Jacopo A. Vitale, Matteo Bonato, Lorenzo Petrucci, Giorgio Zucca, Antonio La Torre, and Giuseppe Banfi
Purpose: Little is known about the effect of sleep restriction (SR) on different domains of athletes’ physical performance. Therefore, the aim of this randomized, counterbalanced, and crossover study was to evaluate the effect of acute SR on sport-specific technical and athletic performance in male junior tennis players. Methods: Tennis players (N = 12; age 15.4 ± 2.6 y) were randomly allocated to either a sleep-restriction condition (SR, n = 6), where they experienced acute sleep restriction the night before the test session (≤5 h of sleep), or to a control condition (CON, n = 6), where they followed their habitual sleep–wake routines.
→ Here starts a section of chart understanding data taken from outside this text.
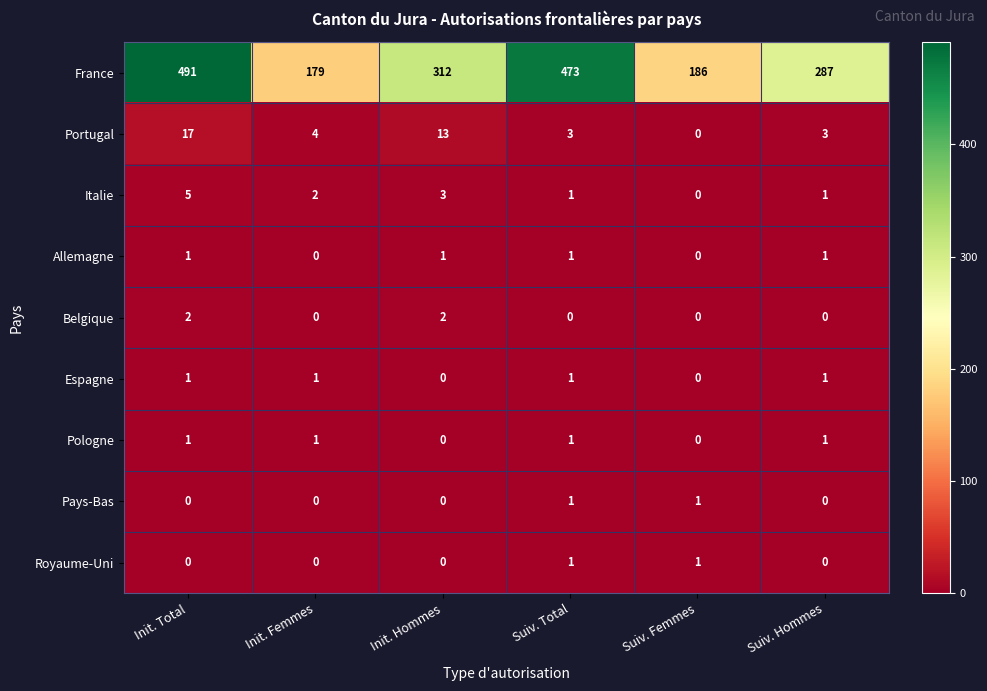

Rank the categories by France value from lowest to highest.

Init. Femmes, Suiv. Femmes, Suiv. Hommes, Init. Hommes, Suiv. Total, Init. Total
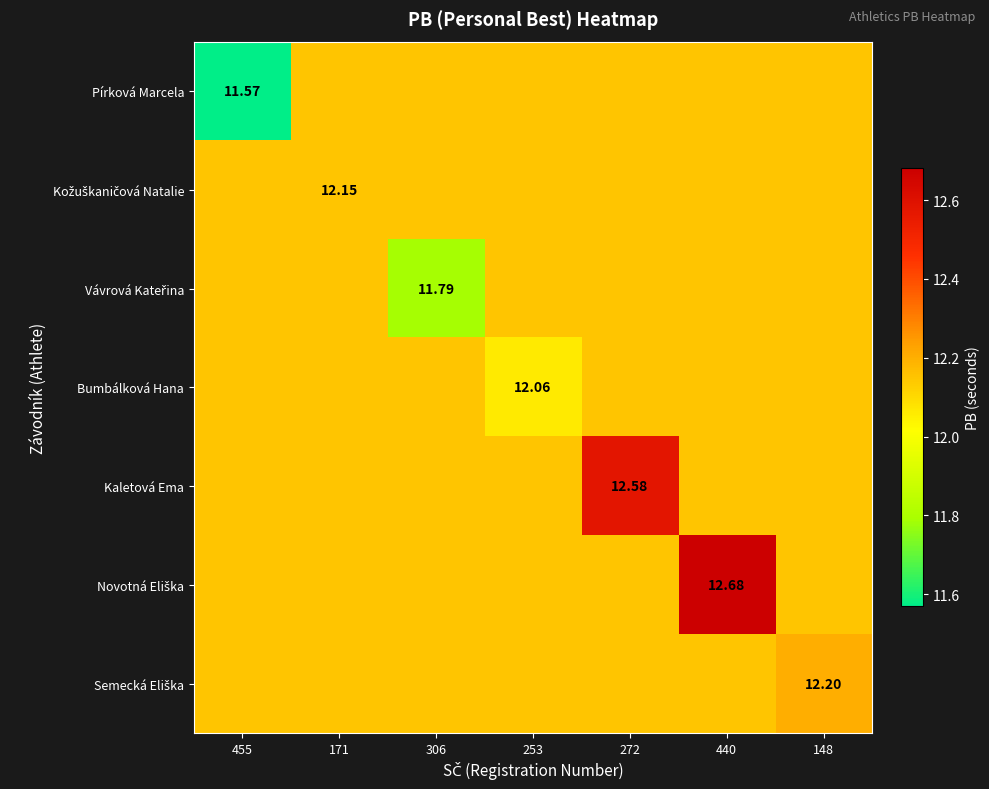

Rank the series at 455 from lowest to highest value.

Pírková Marcela, Kožuškaničová Natalie, Vávrová Kateřina, Bumbálková Hana, Kaletová Ema, Novotná Eliška, Semecká Eliška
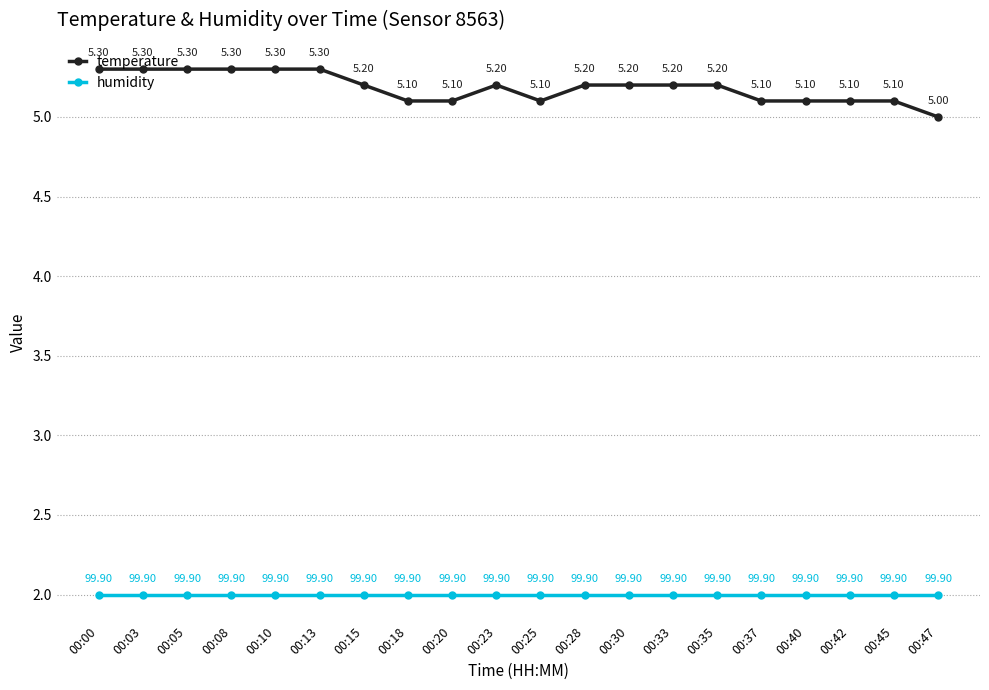

True or false: humidity has more than 2 points higher than both neighbors.

False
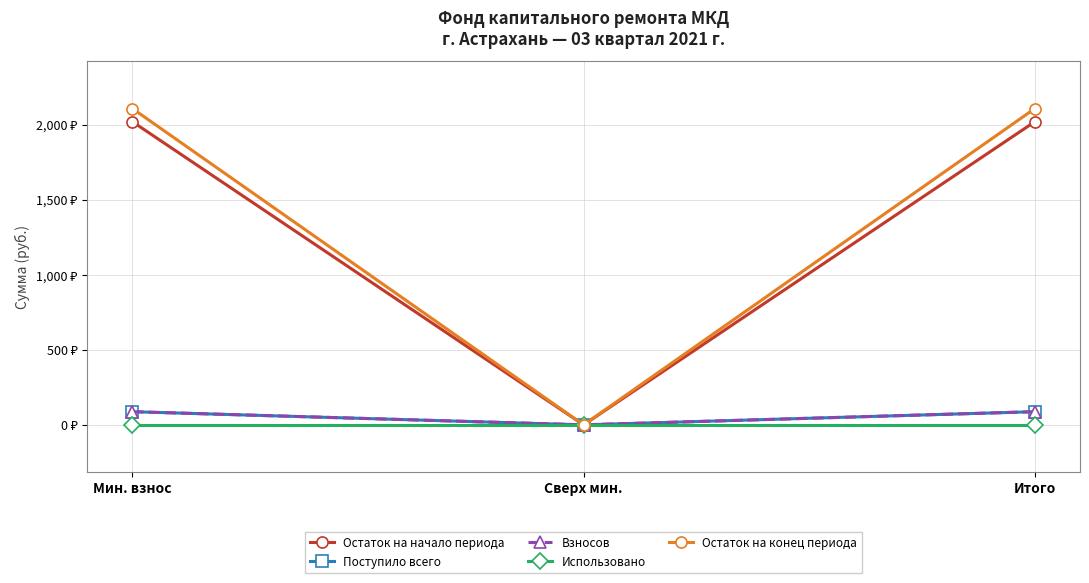

What position from the right is Итого?

1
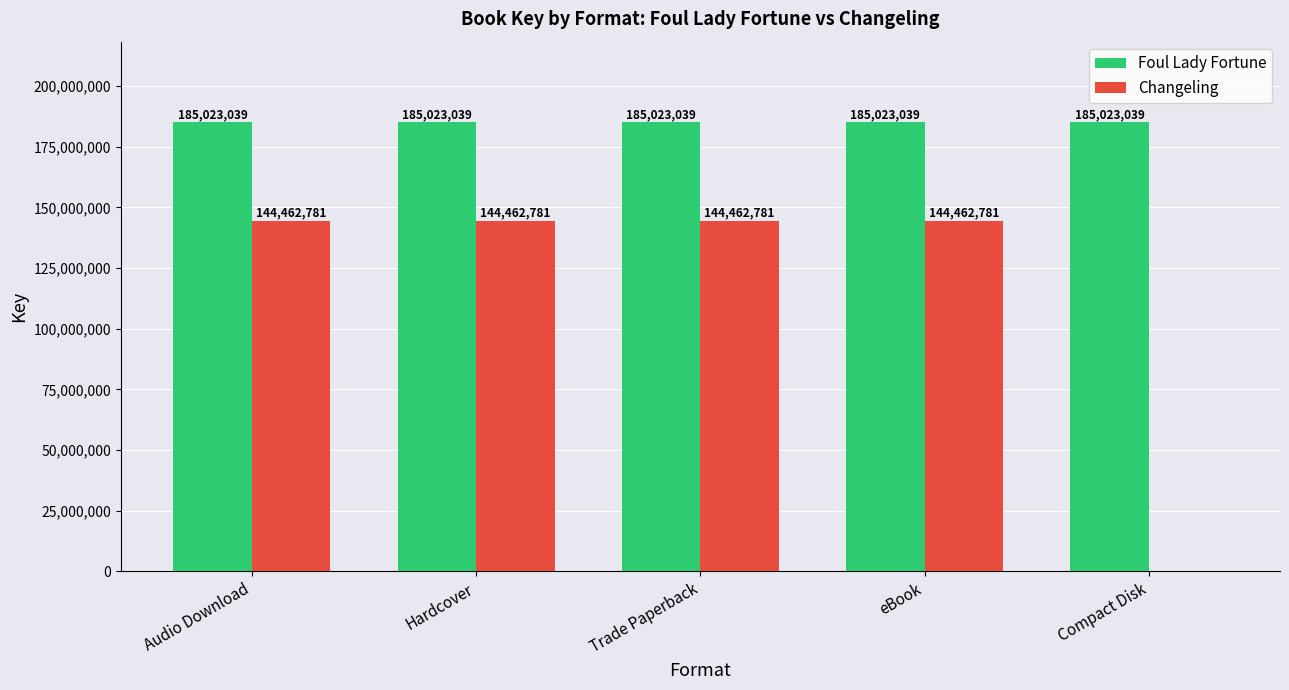

Are the bars horizontal?

No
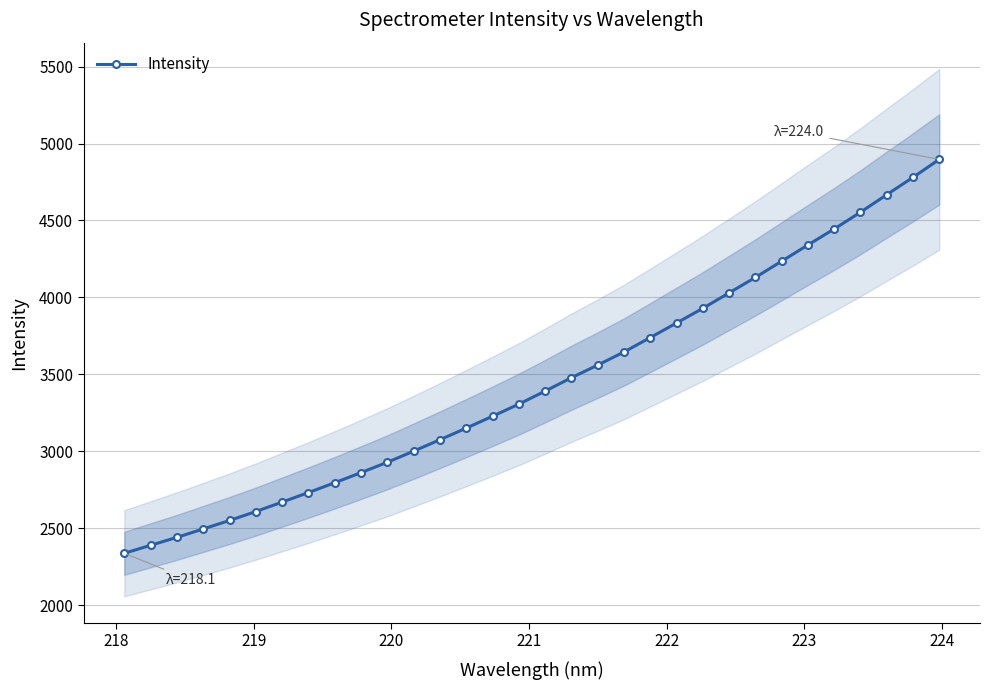

What is the value of the Intensity point at the 20th from the left?

3645.2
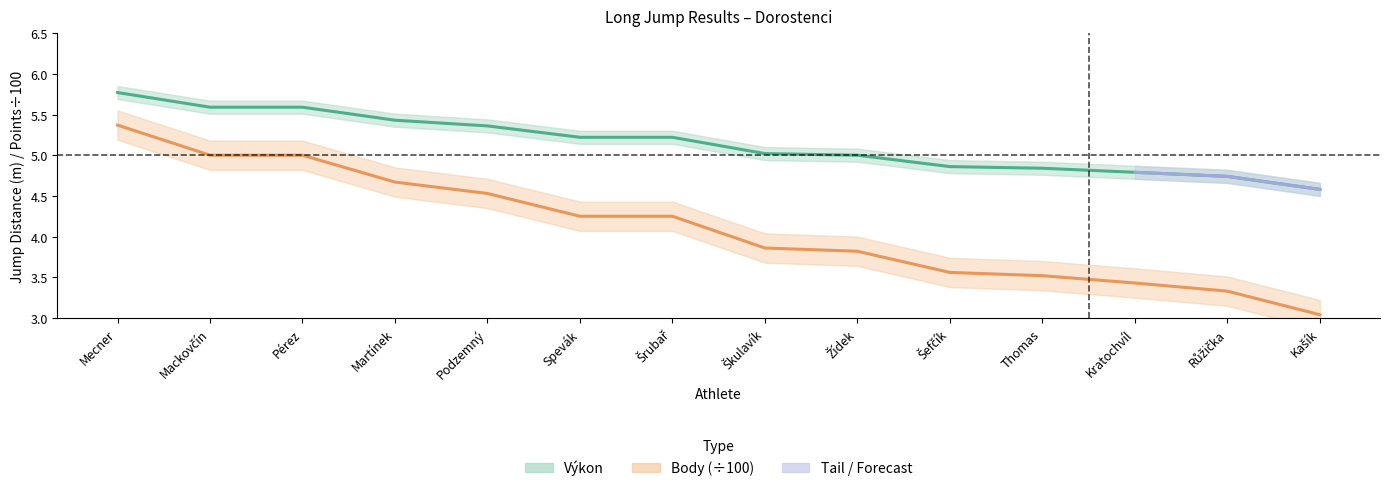

What value does the Výkon series have at Kašík?

4.6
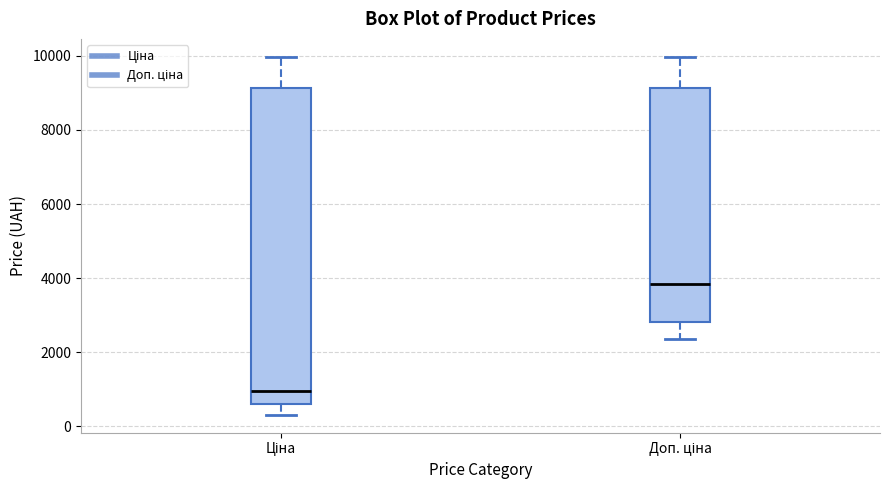

Reading left to right, transcribe this box plot: for each box, give where its median line is, the range the box spans, and where its two whiskers end, as read against the y-axis. The values are not printed on the chart, so give them approximately, as read against the axis.

Ціна: median 1000, box 600 to 9200, whiskers 400 to 10000
Доп. ціна: median 3800, box 2800 to 9200, whiskers 2400 to 10000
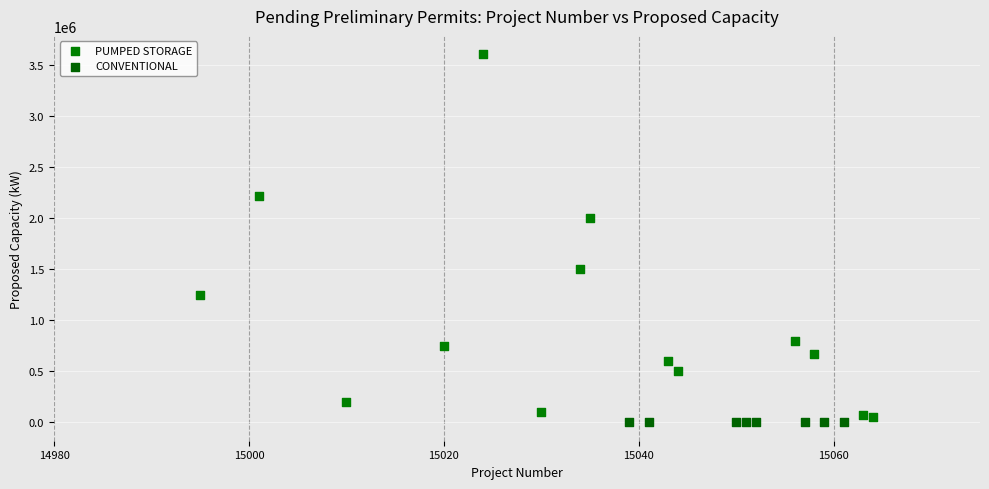

Which series contains the highest Y value?

PUMPED STORAGE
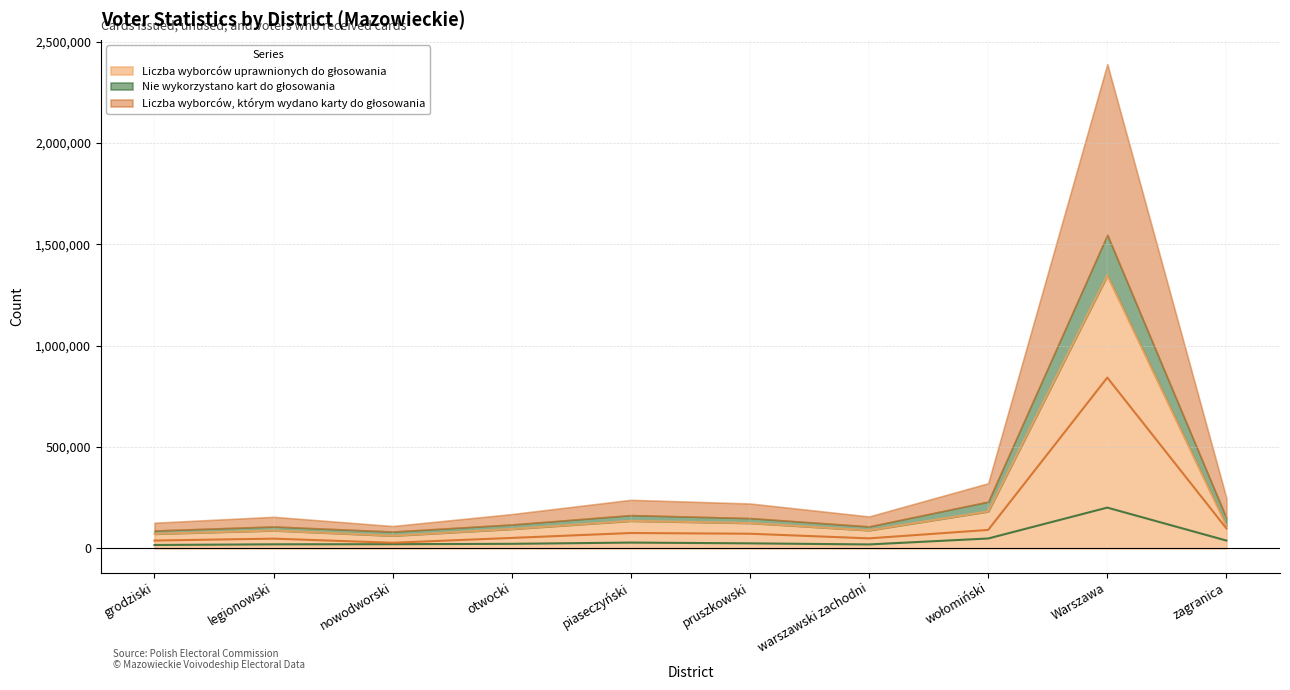

Is it true that Liczba wyborców uprawnionych do głosowania equals 111630 at zagranica?

True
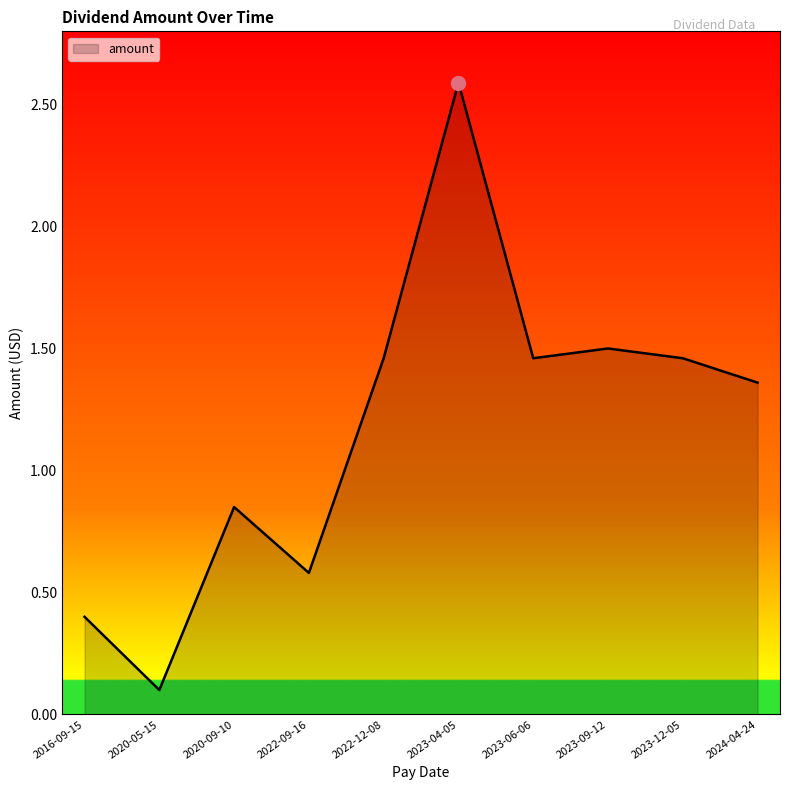

Between 2023-04-05 and 2023-06-06, which is larger?

2023-04-05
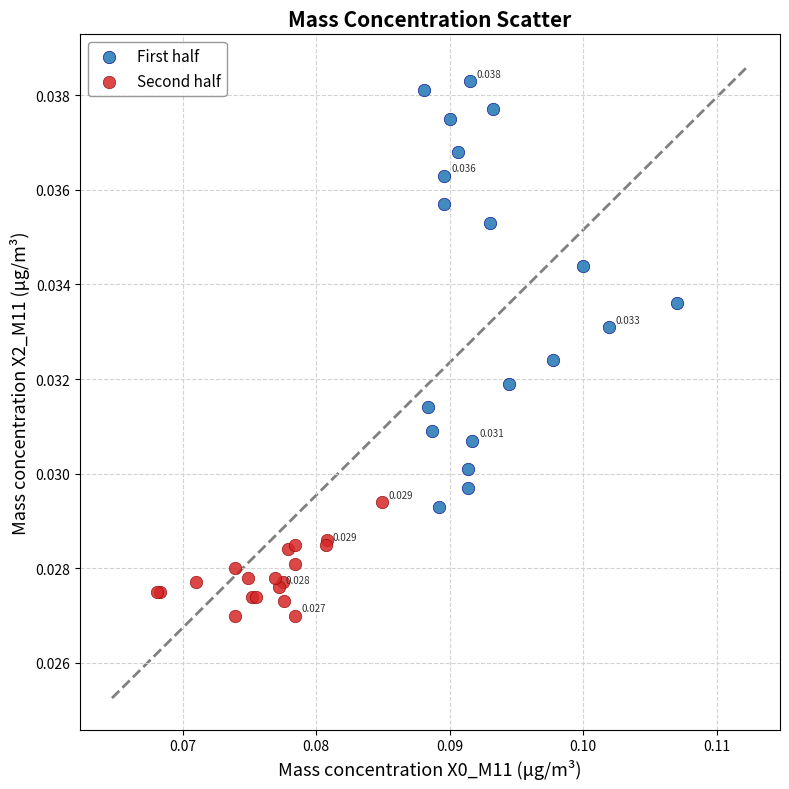

Which series reaches the minimum Y coordinate?

Second half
Testing procedures included 20 left and right serves, 15 forehand and backhand crosscourt shots, and a repeated-sprint-ability test (RSA). The accuracy of serves and shots was considered for further analysis. One week later, players of SR joined CON, and players of CON experienced SR, and all test procedures were repeated. Results: Significant decrease in the accuracy of right (−17.5%, P = .010, effect size [ES] = 1.0, moderate) and left serve (−14.1%, P = .014, ES = 1.2, large), crosscourt backhand (−23.9%, P = .003, ES ≥ 2.0, very large), and forehand shot (−15.6%, P = .014, ES = 1.1, moderate) were observed in SR compared to CON, while RSA was similar in both conditions. Conclusion: Coaches and athletes at the team and individual level should be aware that 1 night of SR affects sport-specific but not athletic performance in tennis players.